The deserialization is equally easy, but you need to explicitly supply the Pairing and you need to make sure that you always read exactly as many bytes as you requested. The number of bytes that you request is known from the length int that is written in front of the data. If you don't make a check whether that length makes sense, you might introduce a security issue such as a denial of service vulnerability or remote code execution.

public GGHSW13MasterSecretKeyParameters deserialize(InputStream in, Pairing pairing) throws IOException {
    DataInputStream dIn = new DataInputStream(in);

    int version = dIn.readInt();
    if (version != 1) {
        throw new RuntimeException("Unknown key format version: " + version);
    }

    int n = dIn.getInt();
    Element alpha = deserialize(dIn, pairing);

    return new GGHSW13MasterSecretKeyParameters(
            new GGHSW13Parameters(pairing, n),
            alpha
    );
}

public Element deserialize(DataInputStream dIn, Pairing pairing) throws IOException {
    if (dIn.readBoolean()) {
        return null;
    }

    int fieldIndex = dIn.readInt(); // TODO: check if this is in a sensible range
    int length = dIn.readInt(); // TODO: check if this is in a sensible range
    byte[] bytes = new byte[length];
    dIn.readFully(bytes); // throws an exception if there is a premature EOF
    Element e = pairing.getFieldAt(fieldIndex).newElementFromBytes(bytes);

    // this is a workaround because it.unisa.dia.gas.plaf.jpbc.field.curve.CurveElement does not serialize the infFlag
    boolean instOfCurveElementAndInf = dIn.readBoolean();
    if (instOfCurveElementAndInf) {
        //e.setToZero(); // according to the code this simply sets the infFlag to 1
        throw new IOException("The point is infinite. This shouldn't happen.");
    }
    return e;
}

This is a binary serialization which is sort of small. There are other possibilities like encoding all the components to a string and using JSON for example.

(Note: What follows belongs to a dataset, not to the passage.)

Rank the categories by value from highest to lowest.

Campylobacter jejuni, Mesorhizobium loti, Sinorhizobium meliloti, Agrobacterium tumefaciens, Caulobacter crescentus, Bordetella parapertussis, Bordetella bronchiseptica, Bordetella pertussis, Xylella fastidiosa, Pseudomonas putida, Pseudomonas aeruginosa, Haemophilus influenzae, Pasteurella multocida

I have the same question. I use the JPBC to realize the server and client mode. From the client side, the client should use JPBC to encrypt the plaintext, and the server should decrypt the cipertext to recover the plaintext. My question is what message should I send from the client to server so that the server can decrypt the cipertext, that is, I can serialize the keys including the public key and private key but how can I serialize the pairing because I should use the same pairing in the server side.